* **WHAT TO DO**
**1)** Decide whether each statement below agrees with the passage on Karen Knorr's photography, and answer yes or no for each, quoting the words of the passage that decide it.
(a) Belgravia is a series of color photographs.
(b) On each panel, the text appears above the image.
(c) Gentlemen was photographed in Saint James's clubs in London.
**2)** Duplicate the part of the passage on Karen Knorr's photography that begins at the words "The images and" and stops after the words "convey her intentions.".

Karen Knorr has been a practicing photographer in the UK since the early 1970s. Her work in the late 1970s and early 80s was concerned primarily with class relations and cultural values. Belgravia (1979-1981) for example is a ‘series of black and white photographs with ironic and humorous texts that highlighted aspirations, lifestyle and the British class system under the neo liberalist Thatcher era in the late 70’s and early 80’s’ (6)  Her series Gentlemen (1981-1983), which was photographed in Saint James’s clubs in London investigates the patriarchal and conservative values of Britain at the time of the Falklands war. These series are highly effective because of the subtle interplay and resonances between image and text. Knorr’s work is not concerned with the places depicted in her photographs, but rather what they stand for and the values and aspirations of the people associated with such places.

The images and text are shown on single panels with the image at the top and text below. Ample space is allowed for the text which operates in relay with the images to conjure up narratives and dialogues. Knorr works on the presentation of the text so that emphasis is placed on key words and phrases. She does this by the way she breaks up the text, line by line, by her choice of font and by choosing to use capital letters for certain words. In Gentlemen Knorr constructed the texts from parliamentary speeches and news reports, refashioning them to convey her intentions.

Gentlemen (copyright Karen Knorr)

Gentlemen (copyright Karen Knorr)

* **INFORMATION SUPPLIED**
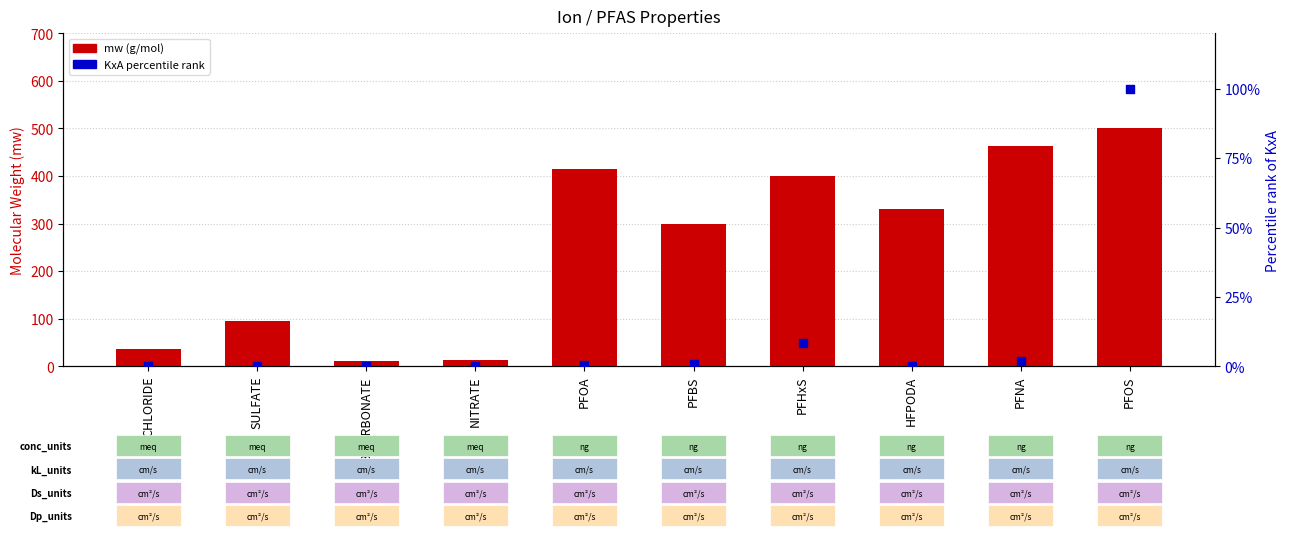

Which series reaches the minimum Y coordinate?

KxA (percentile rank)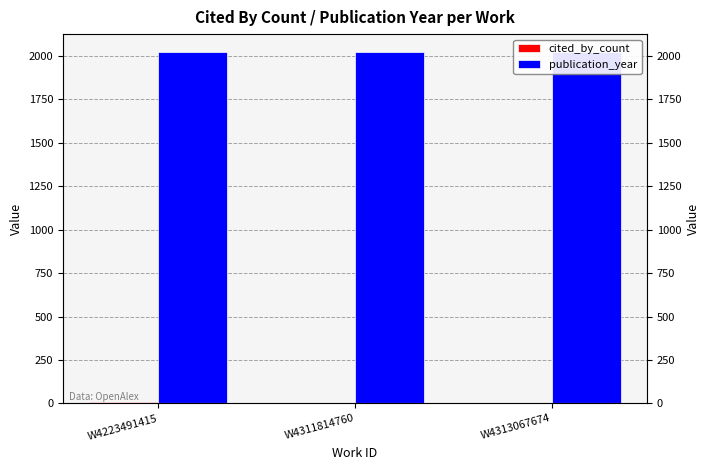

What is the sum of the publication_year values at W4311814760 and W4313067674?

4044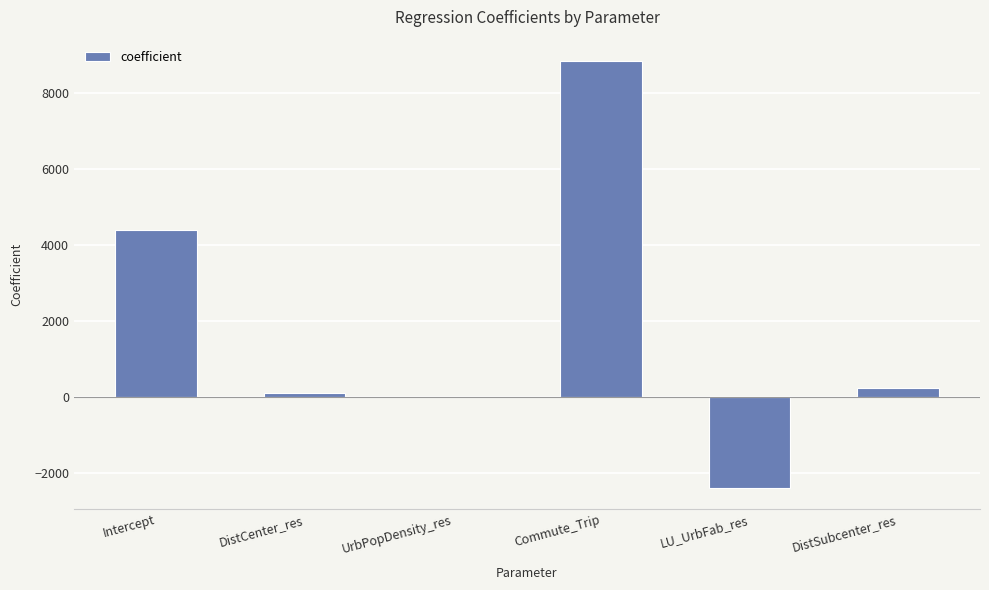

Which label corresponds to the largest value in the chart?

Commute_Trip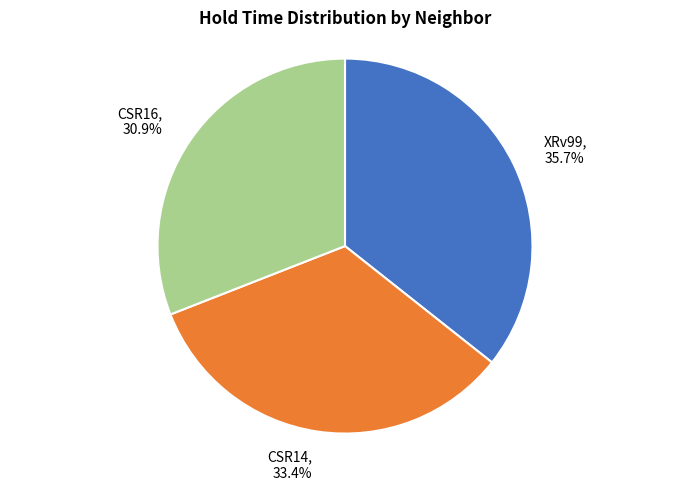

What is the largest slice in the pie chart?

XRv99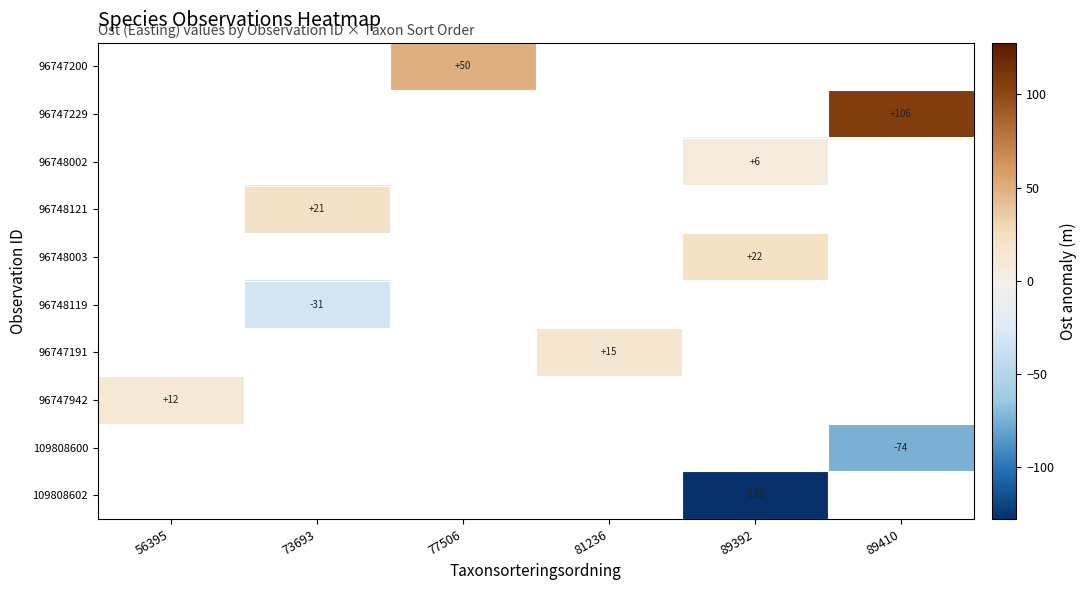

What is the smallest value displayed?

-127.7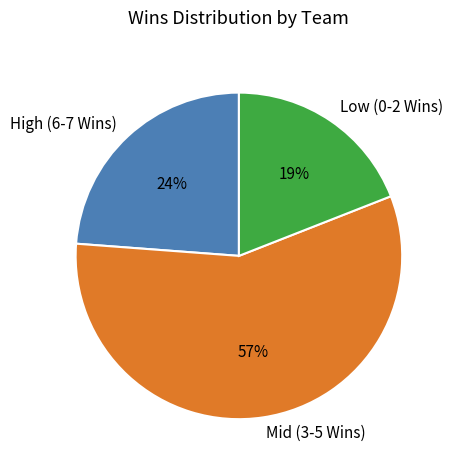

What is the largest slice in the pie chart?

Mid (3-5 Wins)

* **LIST OF SOLUTIONS**
**1)**
(a) No: "series of black and white photographs"
(b) No: "with the image at the top and text below"
(c) Yes: "which was photographed in Saint James’s clubs in London"

**2)**
The images and text are shown on single panels with the image at the top and text below. Ample space is allowed for the text which operates in relay with the images to conjure up narratives and dialogues. Knorr works on the presentation of the text so that emphasis is placed on key words and phrases. She does this by the way she breaks up the text, line by line, by her choice of font and by choosing to use capital letters for certain words. In Gentlemen Knorr constructed the texts from parliamentary speeches and news reports, refashioning them to convey her intentions.